_GIVEN TEXT_
Local authority cases can occur in a wide range of different tribunals. An example is an application for judicial review of a local authority’s decision in the Administrative Court. Such a case starts with an exchange of documents by claimant and defendant. The court then decides whether to grant permission to apply for a review. If permission is granted, there is a hearing. There are usually no live witnesses: the issues are decided on the basis of legal arguments and written evidence.
Clients are generally local authority full-time employees, called officers. They tend to be hard working and well informed about their own specialist areas.
A barrister working in this area may have several cases on the go at any one time but will be unlucky if they all simultaneously need urgent work. However, this can happen. Clerks will ensure that cases are not listed to be heard at the same time. The amount of time that barristers spend in court will depend on what areas they practise in. A barrister who does planning law may spend weeks in planning inquiries, and one doing housing law may frequently do appeals in the county court. On the other hand, a barrister specialising in issues regarding ‘vires’ (‘powers’: what local authorities may and may not do) may rarely go to court because much of that work is advisory.
This is an area in which it is possible to have a sensible work-life balance, particularly if most of one’s court work is in the Administrative Court. However, life as a planning barrister can be much more hectic, with frequent travelling and long inquiries. Generally, socialising with clients is not necessary. The best aspect of this area of work is its sheer variety. The worst can be the insights it provides into the harrowing circumstances of some people’s lives.

_REQUEST A_
Reproduce the lines of text read from the records below, changing "ADD TO CART" to "BUY NOW" and keeping everything else unchanged. Leave out the pictures.

_DATA EXTRACTS_
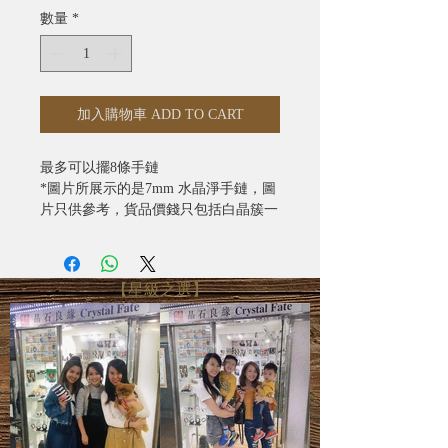
數量
*
加入購物車 ADD TO CART
最多可以擺8條手鏈
*圖片所展示的是7mm 水晶淨手鏈，圖
片只供參考，貨品價錢只包括白晶簇一
個
【星級之選】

_REQUEST B_
What does the text on local authority legal work call the full-time employees who are generally the clients?

_WRITTEN REPLY A_
數量
*
加入購物車 BUY NOW
最多可以擺8條手鏈
*圖片所展示的是7mm 水晶淨手鏈，圖
片只供參考，貨品價錢只包括白晶簇一
個
【星級之選】

_WRITTEN REPLY B_
They are called officers.